When to partner? Mark Wiggins, vice president of business development and marketing for high-profile IDEC Pharmaceuticals Corp., said the "sweet spot" stage of development lately is Phase I or early Phase II, depending on the terms of the proposed deal.

"One of the advantages there is it allows our scientists and our clinical developers to buy into the program," Wiggins said. "They get to put their fingerprints on the strategy for the clinical development, and that bodes well for the partnership."

Another tip: Mark Edwards, managing director of the consulting firm Recombinant Capital, said to try for "bottom-up access" with the would-be partner rather than telephone, say, the CEO first. And don't take "no" for an answer from the initial contact.

"As you know, many of them can say no and the no can be very firm if [the company] keeps track of such things, or it can be squishy," he said, adding that it's a good idea to have about "four mutually exclusive independent negotiations that you're trying to keep going, because you don't know [when] two or three of them are going to fall out of bed."

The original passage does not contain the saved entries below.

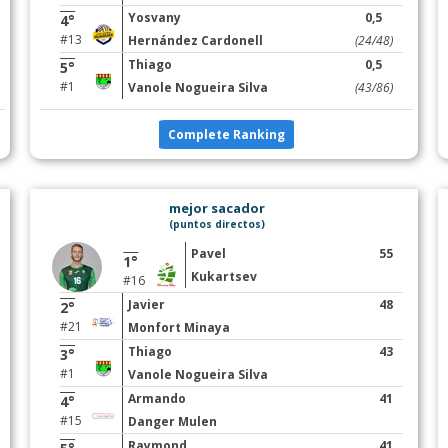
Yosvany
0,5
4°
#13
Hernández Cardonell
(24/48)
Thiago
0,5
5°
#1
Vanole Nogueira Silva
(43/86)
Complete Ranking
mejor sacador
(puntos directos)
Pavel
55
1°
Kukartsev
#16
Javier
48
2°
#21
Monfort Minaya
Thiago
43
3°
#1
Vanole Nogueira Silva
Armando
41
4°
#15
Danger Mulen
Raymond
41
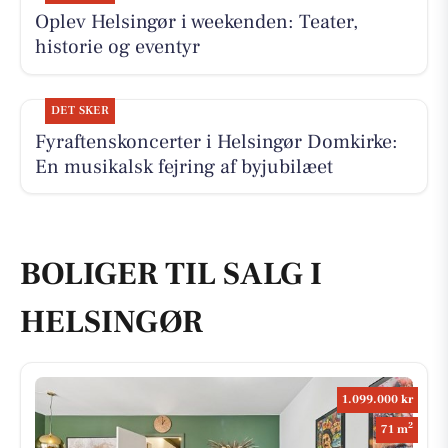
Oplev Helsingør i weekenden: Teater,
historie og eventyr
DET SKER
Fyraftenskoncerter i Helsingør Domkirke:
En musikalsk fejring af byjubilæet
BOLIGER TIL SALG I
HELSINGØR
1.099.000 kr
2
71 m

John Walker, chairman and CEO of Bayhill Therapeutics Inc., which is focused on autoimmune diseases and has a product for multiple sclerosis scheduled for Phase I/II studies in the first quarter of next year, said such options depend on how far the partner-seeking company's science has advanced.

"With enough efficacy I'll give up very little - with speculative science, I'm going to give up a lot," he said. "If you've done enough deals I think you realize the fact that it is a buyer's market, to some extent," although "every so often you get into a situation where you can get a competitive process going."

The VentureForum West conference ended Thursday.